Unterhose. Socken. Alles passte perfekt. Die Wirkung der Pillen hatte
unter der Dusche eingesetzt, die Gliederschmerzen und der Schmerz in
seiner Leber hatten nachgelassen und waren durch ein weißes Rauschen
ersetzt worden, das sich weich und tröstlich vertraut anfühlte. Es war
nicht mehr so wie am Anfang, keine Euphorie mehr. Aber die Pillen
dämpften seine Empfindungen so weit, dass er sich fast wohl fühlte.
    Als er ins Wohnzimmer zurückkehrte, war es draußen vollkommen
dunkel.
    Gretchen war auf die Ledercouch umgezogen. Das Feuer war ein
wenig heruntergebrannt, tauchte den Raum aber nach wie vor in einen
warmen, orangefarbenen Schein. Archie nahm in dem Sessel Platz, in dem
Gretchen zuvor gesessen hatte. Der Laptop war nicht mehr zu sehen.
    »Willst du noch einen Drink?«, fragte sie.

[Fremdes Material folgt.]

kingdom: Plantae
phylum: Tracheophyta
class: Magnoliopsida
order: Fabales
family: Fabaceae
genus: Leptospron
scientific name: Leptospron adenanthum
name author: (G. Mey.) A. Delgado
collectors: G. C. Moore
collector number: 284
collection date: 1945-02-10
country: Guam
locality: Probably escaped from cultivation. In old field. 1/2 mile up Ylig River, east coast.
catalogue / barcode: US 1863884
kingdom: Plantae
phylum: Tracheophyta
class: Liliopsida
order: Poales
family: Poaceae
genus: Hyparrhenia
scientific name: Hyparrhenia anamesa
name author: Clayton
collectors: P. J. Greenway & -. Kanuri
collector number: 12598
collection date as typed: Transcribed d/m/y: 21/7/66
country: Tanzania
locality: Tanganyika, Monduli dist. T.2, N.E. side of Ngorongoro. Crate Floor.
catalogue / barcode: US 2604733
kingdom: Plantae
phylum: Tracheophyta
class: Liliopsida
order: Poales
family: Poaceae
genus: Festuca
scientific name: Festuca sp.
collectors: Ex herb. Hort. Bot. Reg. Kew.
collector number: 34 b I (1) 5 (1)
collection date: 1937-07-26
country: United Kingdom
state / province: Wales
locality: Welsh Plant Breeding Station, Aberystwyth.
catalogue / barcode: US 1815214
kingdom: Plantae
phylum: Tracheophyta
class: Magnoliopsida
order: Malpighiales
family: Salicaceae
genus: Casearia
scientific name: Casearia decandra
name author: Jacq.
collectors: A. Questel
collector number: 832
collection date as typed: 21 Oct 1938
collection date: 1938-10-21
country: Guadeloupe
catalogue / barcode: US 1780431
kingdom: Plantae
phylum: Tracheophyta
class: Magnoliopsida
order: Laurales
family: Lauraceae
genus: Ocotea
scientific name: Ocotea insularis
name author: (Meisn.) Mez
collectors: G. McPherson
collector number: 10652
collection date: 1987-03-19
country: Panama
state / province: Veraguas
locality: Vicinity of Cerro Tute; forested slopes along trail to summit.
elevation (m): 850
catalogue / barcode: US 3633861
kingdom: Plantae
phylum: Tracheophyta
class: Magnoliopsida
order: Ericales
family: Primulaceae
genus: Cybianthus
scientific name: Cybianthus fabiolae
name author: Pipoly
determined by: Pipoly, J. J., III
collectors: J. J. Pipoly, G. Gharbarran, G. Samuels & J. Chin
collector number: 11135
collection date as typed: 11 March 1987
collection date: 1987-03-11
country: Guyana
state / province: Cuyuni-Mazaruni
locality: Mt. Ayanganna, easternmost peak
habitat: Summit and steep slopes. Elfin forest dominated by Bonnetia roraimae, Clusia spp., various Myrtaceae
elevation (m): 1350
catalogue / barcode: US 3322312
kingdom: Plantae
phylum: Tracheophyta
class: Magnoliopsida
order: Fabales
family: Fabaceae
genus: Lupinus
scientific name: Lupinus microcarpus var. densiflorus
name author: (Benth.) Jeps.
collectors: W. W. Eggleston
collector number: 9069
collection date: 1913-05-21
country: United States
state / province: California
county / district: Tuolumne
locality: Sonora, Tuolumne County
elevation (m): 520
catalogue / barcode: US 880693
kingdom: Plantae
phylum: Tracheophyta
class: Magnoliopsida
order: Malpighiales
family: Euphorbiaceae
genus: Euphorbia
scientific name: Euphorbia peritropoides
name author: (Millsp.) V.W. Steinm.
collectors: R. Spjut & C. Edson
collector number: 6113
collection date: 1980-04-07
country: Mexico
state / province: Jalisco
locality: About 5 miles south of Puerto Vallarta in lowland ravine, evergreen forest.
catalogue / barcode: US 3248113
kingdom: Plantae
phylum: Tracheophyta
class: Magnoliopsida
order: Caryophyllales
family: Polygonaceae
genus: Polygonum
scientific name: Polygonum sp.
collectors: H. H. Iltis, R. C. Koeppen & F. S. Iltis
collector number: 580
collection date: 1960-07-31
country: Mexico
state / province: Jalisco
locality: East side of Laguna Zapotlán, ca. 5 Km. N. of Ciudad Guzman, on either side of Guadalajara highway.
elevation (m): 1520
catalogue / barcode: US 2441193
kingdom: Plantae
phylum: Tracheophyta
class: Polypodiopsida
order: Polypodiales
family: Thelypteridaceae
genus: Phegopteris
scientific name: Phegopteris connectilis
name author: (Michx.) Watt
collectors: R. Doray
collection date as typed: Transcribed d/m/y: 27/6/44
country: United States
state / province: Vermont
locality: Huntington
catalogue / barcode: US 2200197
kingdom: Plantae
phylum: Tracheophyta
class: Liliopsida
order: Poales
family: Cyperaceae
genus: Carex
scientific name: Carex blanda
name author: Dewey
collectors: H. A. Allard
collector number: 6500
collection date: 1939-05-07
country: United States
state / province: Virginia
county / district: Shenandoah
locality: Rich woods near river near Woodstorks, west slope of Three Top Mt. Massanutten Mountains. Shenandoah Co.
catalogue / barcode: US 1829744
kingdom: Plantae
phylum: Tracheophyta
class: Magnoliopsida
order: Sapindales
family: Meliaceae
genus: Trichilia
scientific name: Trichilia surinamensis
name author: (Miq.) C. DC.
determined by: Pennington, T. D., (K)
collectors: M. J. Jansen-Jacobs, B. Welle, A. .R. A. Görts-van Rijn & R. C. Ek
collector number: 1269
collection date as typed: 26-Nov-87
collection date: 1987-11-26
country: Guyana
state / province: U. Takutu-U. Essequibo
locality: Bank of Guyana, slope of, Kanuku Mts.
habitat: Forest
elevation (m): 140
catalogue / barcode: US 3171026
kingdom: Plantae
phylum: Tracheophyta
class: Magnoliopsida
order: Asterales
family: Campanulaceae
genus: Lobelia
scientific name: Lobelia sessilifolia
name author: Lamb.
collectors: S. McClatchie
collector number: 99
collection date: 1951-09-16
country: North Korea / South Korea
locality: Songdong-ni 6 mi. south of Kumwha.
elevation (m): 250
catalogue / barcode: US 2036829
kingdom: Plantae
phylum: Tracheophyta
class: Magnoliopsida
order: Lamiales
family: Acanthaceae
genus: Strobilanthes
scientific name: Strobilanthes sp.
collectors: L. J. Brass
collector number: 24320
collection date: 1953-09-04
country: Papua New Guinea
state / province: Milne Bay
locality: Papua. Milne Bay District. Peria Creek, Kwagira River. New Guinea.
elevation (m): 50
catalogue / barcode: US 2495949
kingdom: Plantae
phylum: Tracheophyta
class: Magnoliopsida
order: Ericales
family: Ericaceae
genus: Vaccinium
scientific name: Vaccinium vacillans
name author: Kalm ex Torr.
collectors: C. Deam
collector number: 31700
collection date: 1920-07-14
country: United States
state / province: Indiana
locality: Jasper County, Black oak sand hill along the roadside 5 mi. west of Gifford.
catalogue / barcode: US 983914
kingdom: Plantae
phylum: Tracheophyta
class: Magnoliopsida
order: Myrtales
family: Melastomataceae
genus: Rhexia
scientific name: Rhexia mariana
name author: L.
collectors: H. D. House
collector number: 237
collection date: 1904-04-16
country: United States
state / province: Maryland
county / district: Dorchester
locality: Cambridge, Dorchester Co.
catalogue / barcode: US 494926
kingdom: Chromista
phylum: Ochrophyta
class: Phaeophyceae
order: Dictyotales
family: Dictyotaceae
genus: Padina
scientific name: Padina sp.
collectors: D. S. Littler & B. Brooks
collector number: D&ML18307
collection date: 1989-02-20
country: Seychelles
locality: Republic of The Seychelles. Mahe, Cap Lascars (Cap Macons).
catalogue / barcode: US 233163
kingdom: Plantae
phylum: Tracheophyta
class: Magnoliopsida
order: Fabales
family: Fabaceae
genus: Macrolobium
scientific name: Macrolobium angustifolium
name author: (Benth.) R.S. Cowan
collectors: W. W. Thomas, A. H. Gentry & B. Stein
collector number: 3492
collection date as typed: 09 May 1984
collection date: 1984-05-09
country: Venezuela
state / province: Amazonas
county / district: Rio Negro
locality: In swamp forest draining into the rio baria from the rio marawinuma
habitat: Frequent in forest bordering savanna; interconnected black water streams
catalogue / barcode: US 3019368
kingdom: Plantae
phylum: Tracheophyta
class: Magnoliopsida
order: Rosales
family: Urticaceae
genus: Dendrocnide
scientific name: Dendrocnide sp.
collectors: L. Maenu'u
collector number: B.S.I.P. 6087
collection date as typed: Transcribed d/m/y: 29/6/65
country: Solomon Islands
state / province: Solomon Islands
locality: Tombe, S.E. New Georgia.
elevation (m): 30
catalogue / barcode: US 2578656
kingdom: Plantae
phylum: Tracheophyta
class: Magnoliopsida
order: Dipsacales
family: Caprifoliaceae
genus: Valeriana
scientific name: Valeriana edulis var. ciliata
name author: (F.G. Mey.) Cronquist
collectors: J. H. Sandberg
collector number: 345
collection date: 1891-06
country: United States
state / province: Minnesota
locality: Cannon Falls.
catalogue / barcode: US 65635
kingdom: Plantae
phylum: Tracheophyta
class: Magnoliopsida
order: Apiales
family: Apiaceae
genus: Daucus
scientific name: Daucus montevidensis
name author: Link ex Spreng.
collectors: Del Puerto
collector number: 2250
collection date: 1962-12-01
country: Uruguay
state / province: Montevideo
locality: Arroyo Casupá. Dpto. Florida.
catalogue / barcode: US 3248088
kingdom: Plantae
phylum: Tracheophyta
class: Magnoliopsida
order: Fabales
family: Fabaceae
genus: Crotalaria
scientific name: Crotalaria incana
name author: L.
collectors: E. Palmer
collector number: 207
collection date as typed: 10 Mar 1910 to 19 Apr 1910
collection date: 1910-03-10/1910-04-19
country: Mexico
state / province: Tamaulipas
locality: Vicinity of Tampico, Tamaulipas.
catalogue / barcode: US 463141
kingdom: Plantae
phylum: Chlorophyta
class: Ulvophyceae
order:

    »Warum nicht?«, sagte Archie.
    Sie stand auf, ging zwischen Couch und Sessel hindurch und
streifte dabei mit den Fingerspitzen seinen Arm. Er zwang sich, den
Blick geradeaus zu richten, sie nicht anzusehen. Er hörte sie hinter
sich Eis in das Glas geben, den Scotch einschenken. Die Flüssigkeit
knisterte auf dem Eis. Das Eis klirrte an das Gefäß. Sie kam zurück,
reichte ihm das Glas und setzte sich auf die Lehne seines Sessels. Sein
ganzer Körper spannte sich an. Er konnte es nicht verbergen; seine Hand
schloss sich fest um das Glas, seine Knie wurden starr.
    Sie lachte leichthin, streckte den Arm über die ganze Breite
des Sesselrückens und lehnte sich an ihn. Er spürte die Kaschmirwolle
ihres Pullovers seinen Nacken kitzeln. Das Glas blieb wie erstarrt in
seiner Hand.
    »Je mehr du trinkst, desto schneller wird es gehen«, sagte sie.
    Er konzentrierte sich auf das Glas. Es war schweres Kristall
mit Silberrand. Er trank einen Schluck von dem Scotch, langsam diesmal,
ließ den Alkohol auf seiner Zunge verweilen, kostete den Geschmack aus.
    »Das Leberversagen«, fuhr sie fort. »Deshalb bist du hier,
nicht wahr?«
    Er fühlte, wie sich sein Körper ein wenig entspannte, und er
prostete ihr zu. »Auf meine Gesundheit«, sagte er.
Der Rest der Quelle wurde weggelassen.